TEXT SECTION
------------------------

Baron Bernhard August von Lindenau (11 June 1779 – 21 May 1854) was a German lawyer, astronomer, politician, and art collector.

Lindenau was born in Altenburg, the son of Johann August Lindenau, a regional administrator (Landschaftsdirektor). In 1793, Lindeau began studying law and mathematics at Leipzig, and beginning in 1801 he worked at the astronomical observatory in Seeburg. In 1830 he was the Minister of the Interior during a turbulent period in the history of Saxony. Late in the year he oversaw measures to calm violent protests demanding political reform. From 1831 to 1843 he was Minister-President.

He created a collection of Italian artwork from the 14th and 15th centuries by Florentine painters in an effort to create artistic awareness. He gave his art collection to the city of Altenburg on the condition that they create a museum to display the pieces. This museum was finished in 1875, and became the Lindenau-Museum.

Lindenau edited the Monatliche Correspondenz zur Beförderung der Erd- und Himmels-Kunde starting in 1807. The Journal was founded by Franz Xaver von Zach in 1800 and existed until 1813.

In 1809 he became correspondent of the Royal Institute of the Netherlands, when that became the Royal Netherlands Academy of Arts and Sciences in 1851 he joined as foreign member. Lindenau was elected a Foreign Honorary Member of the American Academy of Arts and Sciences in 1822.

He died in Windischleuba.

==Awards and honors==
- Asteroid 9322 Lindenau was named for him.
- Lindenau (crater) on the Moon was named for him.
- Lindenau Museum in Altenburg was named after him.

------------------------

(Saved entries)
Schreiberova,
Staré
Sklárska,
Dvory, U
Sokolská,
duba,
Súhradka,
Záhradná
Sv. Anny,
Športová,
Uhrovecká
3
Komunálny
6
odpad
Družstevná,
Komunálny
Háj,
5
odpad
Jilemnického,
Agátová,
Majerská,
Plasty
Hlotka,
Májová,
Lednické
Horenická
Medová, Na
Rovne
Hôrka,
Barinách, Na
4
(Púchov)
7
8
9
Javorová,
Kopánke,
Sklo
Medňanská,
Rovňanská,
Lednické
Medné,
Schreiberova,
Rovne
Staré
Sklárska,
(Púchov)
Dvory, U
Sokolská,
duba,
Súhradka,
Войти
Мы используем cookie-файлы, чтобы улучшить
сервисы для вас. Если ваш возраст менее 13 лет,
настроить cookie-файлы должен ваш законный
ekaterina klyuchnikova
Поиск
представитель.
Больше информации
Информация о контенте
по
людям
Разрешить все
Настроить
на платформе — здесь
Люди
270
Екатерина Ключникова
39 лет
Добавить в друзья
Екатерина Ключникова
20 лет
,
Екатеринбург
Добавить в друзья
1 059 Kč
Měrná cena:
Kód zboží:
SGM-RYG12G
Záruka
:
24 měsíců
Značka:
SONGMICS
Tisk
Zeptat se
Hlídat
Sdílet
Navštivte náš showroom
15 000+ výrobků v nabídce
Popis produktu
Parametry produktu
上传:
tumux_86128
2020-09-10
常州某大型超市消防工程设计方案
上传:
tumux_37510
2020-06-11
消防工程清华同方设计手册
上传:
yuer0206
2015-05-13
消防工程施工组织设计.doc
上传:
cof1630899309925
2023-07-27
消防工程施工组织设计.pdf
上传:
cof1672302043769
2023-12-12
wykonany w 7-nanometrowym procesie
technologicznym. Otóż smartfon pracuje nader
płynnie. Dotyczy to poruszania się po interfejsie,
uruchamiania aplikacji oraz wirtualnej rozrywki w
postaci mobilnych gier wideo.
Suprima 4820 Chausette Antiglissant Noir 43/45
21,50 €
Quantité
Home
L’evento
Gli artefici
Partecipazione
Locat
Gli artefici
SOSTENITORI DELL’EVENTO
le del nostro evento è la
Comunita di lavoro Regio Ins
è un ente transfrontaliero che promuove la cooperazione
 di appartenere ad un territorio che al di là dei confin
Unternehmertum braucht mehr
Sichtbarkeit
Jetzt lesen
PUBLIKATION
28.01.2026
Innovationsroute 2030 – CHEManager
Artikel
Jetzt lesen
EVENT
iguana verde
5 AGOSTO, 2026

------------------------

REQUIRED ACTIONS
a) In the Lindenau biography, rewrite the passage between "In 1809 he became" and "Lindenau was named for him.", inclusive, replacing "correspondent" with "corresponding member".
b) Summarize the Lindenau biography in two sentences.
c) According to the Lindenau biography, in what year was Lindenau elected a Foreign Honorary Member of the American Academy of Arts and Sciences?

ANSWERS FOR THIS EXERCISE
a)
In 1809 he became corresponding member of the Royal Institute of the Netherlands, when that became the Royal Netherlands Academy of Arts and Sciences in 1851 he joined as foreign member. Lindenau was elected a Foreign Honorary Member of the American Academy of Arts and Sciences in 1822.

He died in Windischleuba.

==Awards and honors==
- Asteroid 9322 Lindenau was named for him.

b) Bernhard August von Lindenau was a German lawyer, astronomer, politician, and art collector born in Altenburg. He worked at the Seeburg observatory and served as Saxony's Minister of the Interior in 1830 and as Minister-President from 1831 to 1843, and he gave his Italian art collection to Altenburg on the condition that the city build a museum, which became the Lindenau-Museum.

c) 1822